C’est cette union constante avec Dieu qui, après avoir présidé à la naissance de l’amour, en accompagne tout le développement et les vicissitudes : et si cette conception peut paraître froide à nos esprits habitués à dissocier ces deux idées, l’œuvre de Fogazzaro en est au contraire une réalisation magnifiquement vivante. L’idée de la volonté divine, non pas supérieure aux exigences de la passion, mais conforme à la saine passion, ne s’intellectualise pas en effet dans l’âme de ses amoureux ; elle pénètre dans leur amour à l’état de sentiment agissant et ainsi qu’une force vivante. Elle ne les entraîne pas vers quelque chose de plus haut et de plus grand que l’amour, mais qui serait autre chose que lui et en dehors de lui : elle est inhérente au développement de cet amour, elle en est un élément. Ils s’aiment de toute la force de la passion humaine, mais ils s’aiment en Dieu. La pensée de Dieu leur est sans cesse présente. Non seulement ils ne la craignent pas comme étrangère à leur sentiment, mais ils la recherchent, et c’est au sommet de leurs plus beaux élans ou dans les crises les plus graves de leur amour qu’ils expriment cette pensée, à l’heure où toute autre expression serait trop faible pour rendre leur enthousiasme. C’est le poète qui s’écrie, un jour où il sent s’élancer en son âme avec une impétuosité grandissante son amour pour Violette et où il doute en même temps de pouvoir jamais se faire aimer d’elle :


Dieu sublime qui me donneras la mort, et qui aujourd’hui me donnes un plus puissant amour, bénie soit ma douce destinée ! — Comme une onde dans le ciel, ainsi vers Toi s’élance pion cœur !

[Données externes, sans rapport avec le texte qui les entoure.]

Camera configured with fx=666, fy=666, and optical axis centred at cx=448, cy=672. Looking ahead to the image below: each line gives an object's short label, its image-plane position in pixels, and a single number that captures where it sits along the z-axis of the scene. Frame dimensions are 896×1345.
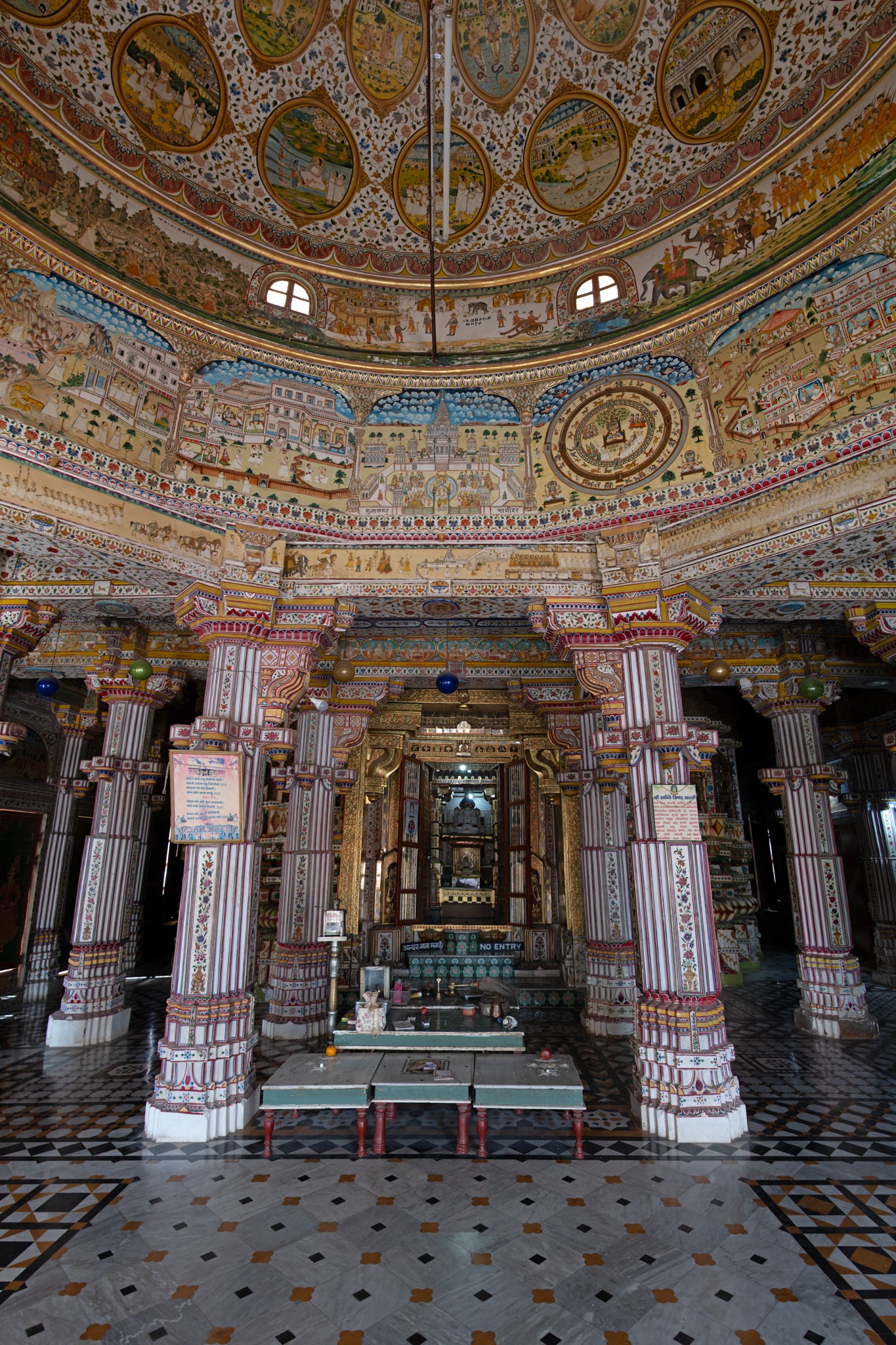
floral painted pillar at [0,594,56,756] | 7.64
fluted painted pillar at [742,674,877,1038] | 10.07
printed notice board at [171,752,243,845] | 6.82
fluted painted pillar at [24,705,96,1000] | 13.20
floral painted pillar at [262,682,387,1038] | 10.09
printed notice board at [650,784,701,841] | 6.95
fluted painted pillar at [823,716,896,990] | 14.16
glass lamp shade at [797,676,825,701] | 10.47
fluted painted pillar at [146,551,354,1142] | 6.52
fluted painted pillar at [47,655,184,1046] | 9.71
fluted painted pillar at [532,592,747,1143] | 6.51
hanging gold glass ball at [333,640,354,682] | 8.98
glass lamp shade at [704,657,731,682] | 8.89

C’est Daniel Cortis, qui répond par une seule parole au désespoir d’Hélène, à la veille du départ final qu’elle a décidé par une vertu surhumaine et après lequel jamais plus ils ne doivent se revoir : et cette seule parole, en cette heure douloureuse de passion exaspérée, est le nom sacré de Dieu.


Les yeux d’Hélène se voilèrent. Elle lutta, elle lutta anxieusement, mais deux larmes tremblaient à ses cils :

— Daniel, dit-elle, nous ne nous reverrons plus !

— Dieu est bon, répondit Cortis, gravement.

Les deux larmes tombèrent silencieuses.